こういう風に見ていくと、少なくとも僕には基本的に個別指導はどこの塾を選んだとしても本質的には同じであるように見えてしまいます。
僕の塾は何故か社員(僕も含めると4人)さんがエライ量の個別授業を行っていますが(笑)、普通の塾ではそんなことしません、というかできません。
そもそも基本的に100〜150人規模の教室であれば、社員さんは2人くらいが限度なので、経営面を考えたら不可能なのです。
では、こうした中で個別指導ではどうやって差別化をしていけばいいのか。
僕はこれに関して、指導面以外のニーズをいかに多くすくい上げることができるかという部分になってくると考えています。
つまり、専任講師による情報提供の部分です。
指導に関しては物理的に時間をとられるため不可能ですが、それ以外の情報提供の部分に関しては、社員による差別化が可能です。
たとえば、コンサルタント的な学習方法の指導であったり、生徒・保護者に対する入試情報や入試分析といった各種情報の提示です。
ここで重要になってくることは、前者も後者も独自コンテンツとして内製しているということです。
今はスマホが普及しているため、単なる数値データに関しては、調べれば誰でもアクセスできてしまいます。

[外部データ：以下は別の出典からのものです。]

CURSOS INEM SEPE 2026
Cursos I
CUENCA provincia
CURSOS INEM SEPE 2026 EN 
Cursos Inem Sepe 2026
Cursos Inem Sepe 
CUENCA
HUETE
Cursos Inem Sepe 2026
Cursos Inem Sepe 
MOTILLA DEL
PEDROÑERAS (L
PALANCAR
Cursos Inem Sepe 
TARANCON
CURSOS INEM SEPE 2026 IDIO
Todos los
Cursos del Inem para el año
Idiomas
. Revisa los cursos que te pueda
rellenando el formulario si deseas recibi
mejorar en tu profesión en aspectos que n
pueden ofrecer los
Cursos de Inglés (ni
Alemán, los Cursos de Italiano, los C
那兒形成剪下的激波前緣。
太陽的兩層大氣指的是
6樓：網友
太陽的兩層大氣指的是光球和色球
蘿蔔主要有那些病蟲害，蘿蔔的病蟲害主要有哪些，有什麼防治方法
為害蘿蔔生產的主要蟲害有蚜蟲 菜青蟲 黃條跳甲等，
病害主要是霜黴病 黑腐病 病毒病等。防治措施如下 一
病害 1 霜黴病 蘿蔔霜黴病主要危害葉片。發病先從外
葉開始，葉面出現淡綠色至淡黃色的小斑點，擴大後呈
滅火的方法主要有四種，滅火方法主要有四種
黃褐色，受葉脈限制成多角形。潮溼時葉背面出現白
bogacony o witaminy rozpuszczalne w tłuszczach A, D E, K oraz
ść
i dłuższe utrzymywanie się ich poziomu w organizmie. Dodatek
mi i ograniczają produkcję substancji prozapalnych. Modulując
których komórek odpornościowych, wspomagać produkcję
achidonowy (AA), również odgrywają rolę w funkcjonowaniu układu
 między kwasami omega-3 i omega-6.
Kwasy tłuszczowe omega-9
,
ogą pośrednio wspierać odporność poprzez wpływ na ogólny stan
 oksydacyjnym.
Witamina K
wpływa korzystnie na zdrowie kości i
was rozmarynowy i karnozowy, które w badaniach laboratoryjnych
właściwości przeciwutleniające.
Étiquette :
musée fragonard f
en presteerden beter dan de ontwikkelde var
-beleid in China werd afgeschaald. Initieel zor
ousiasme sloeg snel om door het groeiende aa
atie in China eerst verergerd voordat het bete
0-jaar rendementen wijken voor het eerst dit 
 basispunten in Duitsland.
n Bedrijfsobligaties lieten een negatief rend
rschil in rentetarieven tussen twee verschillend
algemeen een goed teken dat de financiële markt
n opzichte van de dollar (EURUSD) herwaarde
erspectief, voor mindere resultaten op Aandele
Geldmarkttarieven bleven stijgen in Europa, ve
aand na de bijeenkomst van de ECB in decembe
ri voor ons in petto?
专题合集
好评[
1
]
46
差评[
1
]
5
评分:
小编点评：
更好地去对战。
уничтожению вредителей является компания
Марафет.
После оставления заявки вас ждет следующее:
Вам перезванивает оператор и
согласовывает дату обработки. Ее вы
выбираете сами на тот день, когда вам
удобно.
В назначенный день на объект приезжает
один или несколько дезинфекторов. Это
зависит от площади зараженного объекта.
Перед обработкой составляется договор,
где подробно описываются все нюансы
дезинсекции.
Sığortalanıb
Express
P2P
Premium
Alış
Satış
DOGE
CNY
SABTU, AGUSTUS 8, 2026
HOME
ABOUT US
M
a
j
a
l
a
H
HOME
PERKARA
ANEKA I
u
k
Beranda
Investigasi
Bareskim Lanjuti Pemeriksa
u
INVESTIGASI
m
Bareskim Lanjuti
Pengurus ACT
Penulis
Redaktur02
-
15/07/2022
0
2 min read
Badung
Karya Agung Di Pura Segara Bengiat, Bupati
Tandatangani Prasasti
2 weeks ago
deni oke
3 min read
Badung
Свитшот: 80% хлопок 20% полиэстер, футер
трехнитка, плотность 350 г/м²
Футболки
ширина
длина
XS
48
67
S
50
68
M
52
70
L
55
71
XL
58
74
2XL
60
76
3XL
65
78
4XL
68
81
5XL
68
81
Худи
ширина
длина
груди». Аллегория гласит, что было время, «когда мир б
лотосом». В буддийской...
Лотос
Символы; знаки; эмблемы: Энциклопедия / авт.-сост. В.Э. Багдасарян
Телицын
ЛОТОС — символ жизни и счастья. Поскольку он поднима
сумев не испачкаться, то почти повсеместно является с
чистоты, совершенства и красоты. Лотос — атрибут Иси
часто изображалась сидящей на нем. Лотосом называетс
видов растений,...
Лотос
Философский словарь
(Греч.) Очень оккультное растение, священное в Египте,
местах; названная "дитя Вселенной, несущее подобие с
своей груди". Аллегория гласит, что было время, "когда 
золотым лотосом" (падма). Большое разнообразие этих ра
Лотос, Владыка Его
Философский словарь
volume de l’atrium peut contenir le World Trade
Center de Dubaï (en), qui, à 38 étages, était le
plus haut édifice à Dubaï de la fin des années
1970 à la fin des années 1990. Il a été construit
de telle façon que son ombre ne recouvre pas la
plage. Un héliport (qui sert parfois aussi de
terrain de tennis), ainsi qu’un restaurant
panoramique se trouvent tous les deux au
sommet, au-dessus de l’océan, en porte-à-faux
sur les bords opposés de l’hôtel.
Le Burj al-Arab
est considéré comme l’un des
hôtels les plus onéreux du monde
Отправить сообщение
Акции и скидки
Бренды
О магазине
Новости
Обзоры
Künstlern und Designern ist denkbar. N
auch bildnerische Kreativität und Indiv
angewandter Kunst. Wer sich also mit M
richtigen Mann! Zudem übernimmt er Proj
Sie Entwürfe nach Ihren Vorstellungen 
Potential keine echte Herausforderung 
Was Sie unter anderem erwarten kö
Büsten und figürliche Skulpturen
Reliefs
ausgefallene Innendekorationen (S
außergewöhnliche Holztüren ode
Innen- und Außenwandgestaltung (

したがって、特定の学校の情報そのものは価値になりません。
しっかりと自社で数値を踏まえた分析をして付加価値を帯びる、若しくは複数の学校の情報をまとめるといった、一般の人にとって面倒な仕事をこちらで代わりに行うといったかたちで付加価値をつけなければなりません。
コンサルタント的な方法で勉強の指導をするというのも同じです。
単に「もっと頑張れ」みたいな声をかけることなら、誰でもできます。
誰でもできることならば、当然そこに価値はない。
アドバイザー/コンサルといった側面を強調する以上、しっかりと理論に基づいたアドバイスのツールを自社で開発することが不可欠です。
提供する情報と、学習のアドバイスをするためのノウハウを自社でいかに充実させるか。
そして、社員が子供と保護者にいかに積極的にこういった観点から関わっているか。
ここが、個別指導を運営する側における、差別化においてもっとも重視すべきことだと思います。